Exercise goal | Below is a block of entries; repeat exactly the lines starting at the line that contains "HL-502, priority: P2 -> P1" and ending at the line that contains "HL-549, label: enhancement -> bug", both included.

Provided data |
::::::::::

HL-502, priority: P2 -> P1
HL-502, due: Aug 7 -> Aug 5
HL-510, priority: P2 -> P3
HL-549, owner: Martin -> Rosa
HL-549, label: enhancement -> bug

::::::::::

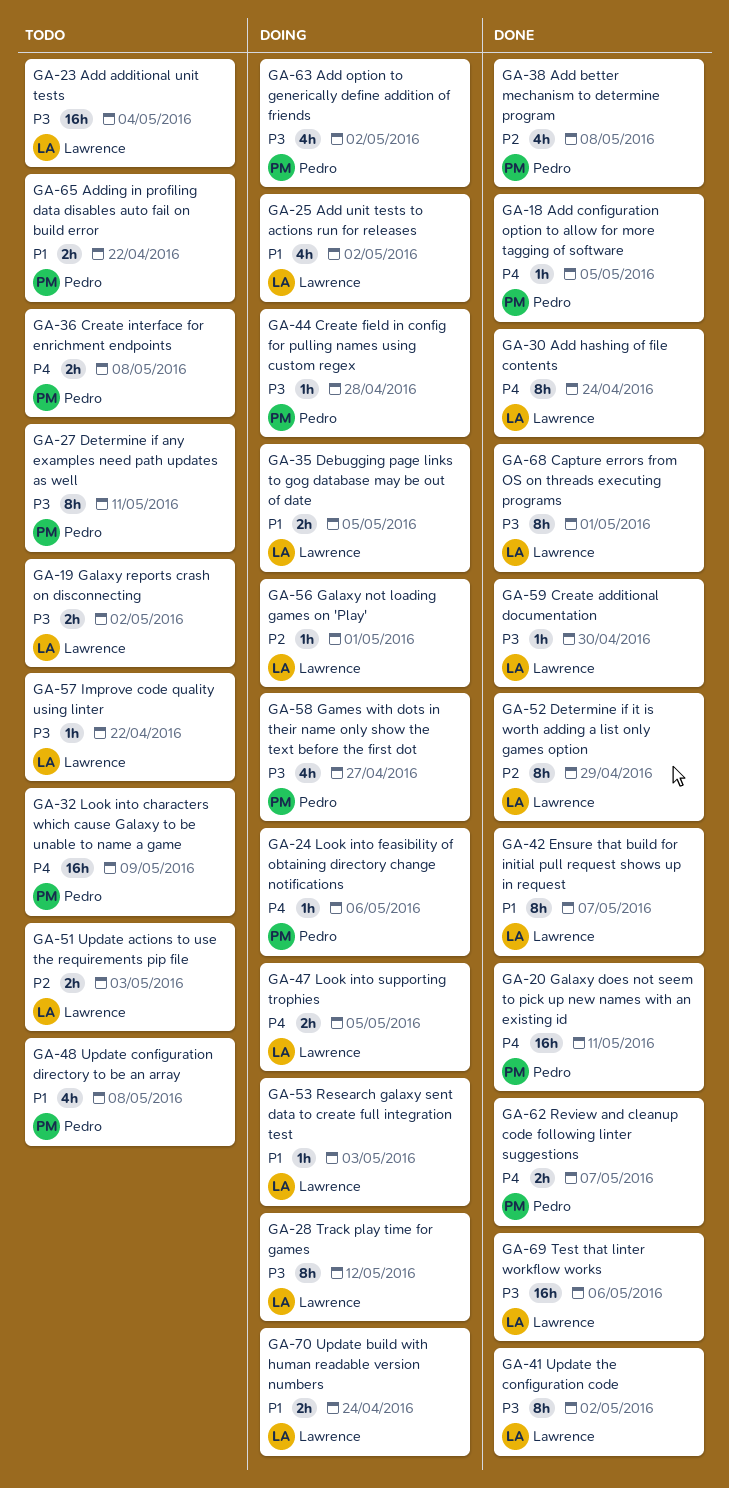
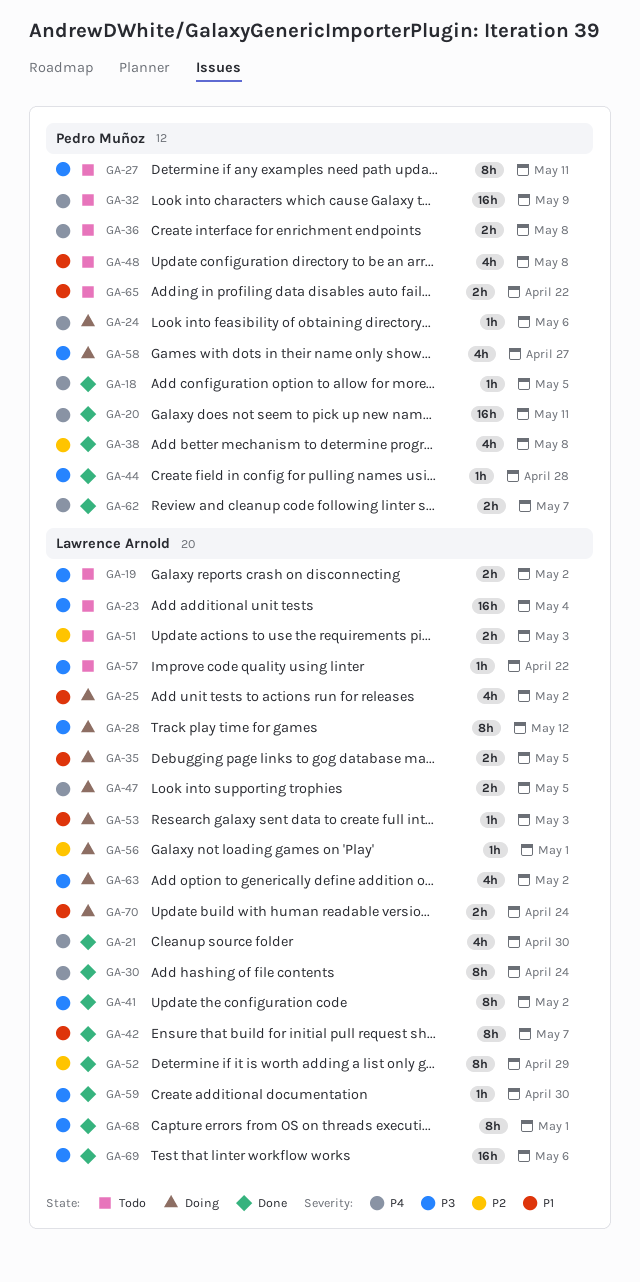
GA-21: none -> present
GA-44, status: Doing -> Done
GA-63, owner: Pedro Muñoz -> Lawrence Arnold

::::::::::

Answer box |
HL-502, priority: P2 -> P1
HL-502, due: Aug 7 -> Aug 5
HL-510, priority: P2 -> P3
HL-549, owner: Martin -> Rosa
HL-549, label: enhancement -> bug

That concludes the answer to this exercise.